The potential for habitability on these exoplanets is tilting in the right direction.

Why do we have seasons on Earth? The planet’s axial tilt, of course. But the tilt does more than just push us from spring, to summer, to fall, to winter. It’s also an important stabilizing force for our atmosphere—without which life on Earth would be almost assuredly impossible. And so it stands to reason that tilt might play an important role in fostering life on other worlds as well. That brings us to some new findings, published in The Astronomical Journal, that suggest a pair of potentially habitable exoplanets possess stable tilts, which bolster the chances they are more Earth-like than we imagined.

Those planets are Kepler-186f and Kepler-62f, 550 and 990 light years from Earth, respectively. The former, whose discovery was first announced in 2014, was actually the first Earth-sized exoplanet found in the habitable zone of its star; the latter has a mass 2.8 times that of Earth (making a super-Earth). “It was already known that these two exoplanets are likely rocky, and they reside in the habitable region, where liquid water could exist on the surface of the planets,” says study author Gongjie Li, an assistant professor at Georgia Tech. “We are seeking to constrain the habitability of these planets further, to know better how likely these two planets could host life.”
Spin axis essentially determines how the heat and radiation emanating from a star gets distributed when it reaches that planet. Some axes will allow for this distribution to be relatively mild, while others might cause more extreme environments to arise. In addition, a planet’s tilt will sometimes oscillate back and forth, and larger oscillations on the axis could cause bigger variations in how this stellar radiation spreads, affecting the atmosphere circulation and the climate of the planet. “It is not known in detail how the spin axis variations and the climate really influences the existence of life in general—robust life forms could exist in extreme environments, too—but a stable environment could be a good way to start,” says Li. For instance, it’s thought that axial tilt is one reason Mars, despite being in the habitable zone of our solar system, lost a thick atmosphere and went from being a warm, watery world to a cold, dry hellscape within the last four billion years. The axial tilt of the red planet has varied wildly from zero to 60 degrees, and that instability means an inability to maintain a proper hold on its atmosphere. Earth’s axis, on the other hand, only oscillates between 22.1 and 24.5 degrees, roughly every 10,000 years, which is why the blue planet has been so good to life for so long. Li’s co-author, Yutong Shan from the Harvard-Smithsonian Center for Astrophysics, does point out that “Earth’s axial angle would also have been more unstable if it didn’t have such a large moon which, at least in this case, has a stabilizing effect.”

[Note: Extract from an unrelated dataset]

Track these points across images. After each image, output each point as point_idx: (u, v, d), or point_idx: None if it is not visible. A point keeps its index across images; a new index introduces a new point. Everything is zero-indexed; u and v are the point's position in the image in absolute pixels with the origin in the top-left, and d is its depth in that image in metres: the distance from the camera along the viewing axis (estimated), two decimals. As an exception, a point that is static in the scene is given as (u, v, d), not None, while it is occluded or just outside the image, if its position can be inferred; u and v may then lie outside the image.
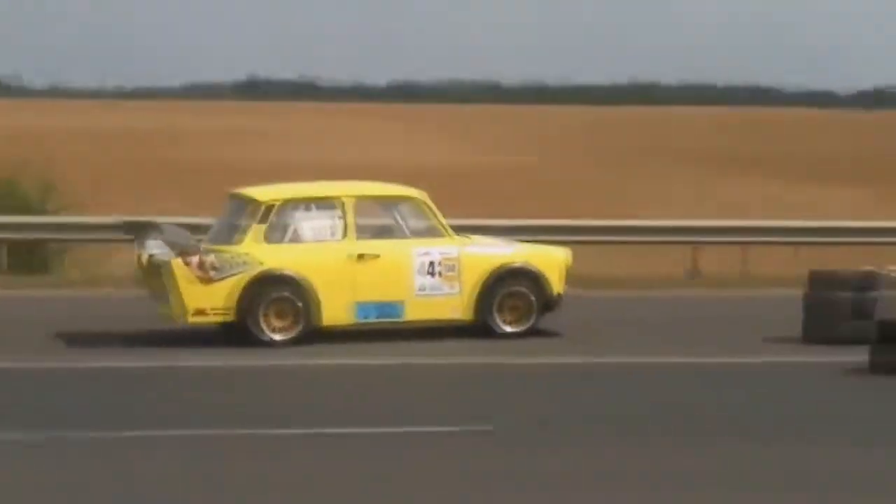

Kepler-62f and Kepler-186f were of particular interest because they exist farther from their host stars than Earth or Mars do. “Also importantly,” says Shan, “spin axis dynamics is richest in multi-planet systems because spin axis variability result from gravitational interactions between planets. Both 62f and 186f are in five-planet systems, and we understand the properties of the other planets pretty well because they all transit their star.”

After making calculations, the pair ran some simulations based on the numbers they had, and found that the spin axes for both planets are pretty stable, despite both lacking their own moons. In spite of having quite a few neighboring exoplanets to contend with in their respective star systems, they aren’t faced with gravitational effects that would destabilize their axes. “That’s good news to the kind of lifeforms whose emergence and survival rest on the long-term stability of their home planets,” says Shan.
Li believes this type of dynamical analysis of spin axis “can be easily applied to other exoplanetary systems,” and could go a long way in helping to bolster or reject suspicions of habitability for other worlds.

“I think the exciting to take away,” says Eric Agol, an astronomer at the University of Washington who first discovered Kepler-62f, “is that these type of dynamical studies can be connected to real systems. Now we actually have possible prospects to characterize [multi-]planetary systems like this. A lot of times that’s a problem doing theoretical work—with so many parameters to take into account, it isn’t always clear which targets have the most promise [for habitability] and which don’t.”
Lisa Kaltenegger, director of the Carl Sagan Institute at Cornell and part of the Kepler-62f (and 62e) discovery team, thinks the findings are part of a lively discussion on the role of axial tilt on exoplanet habitability, but she does emphasize, “life that develops on other worlds… should be able to develop for any axis tilt. Life would probably have evolved differently if Earth had had a different axis tilt, but no one knows if the differences would have been substantial or if we would just live in different parts of our own world.”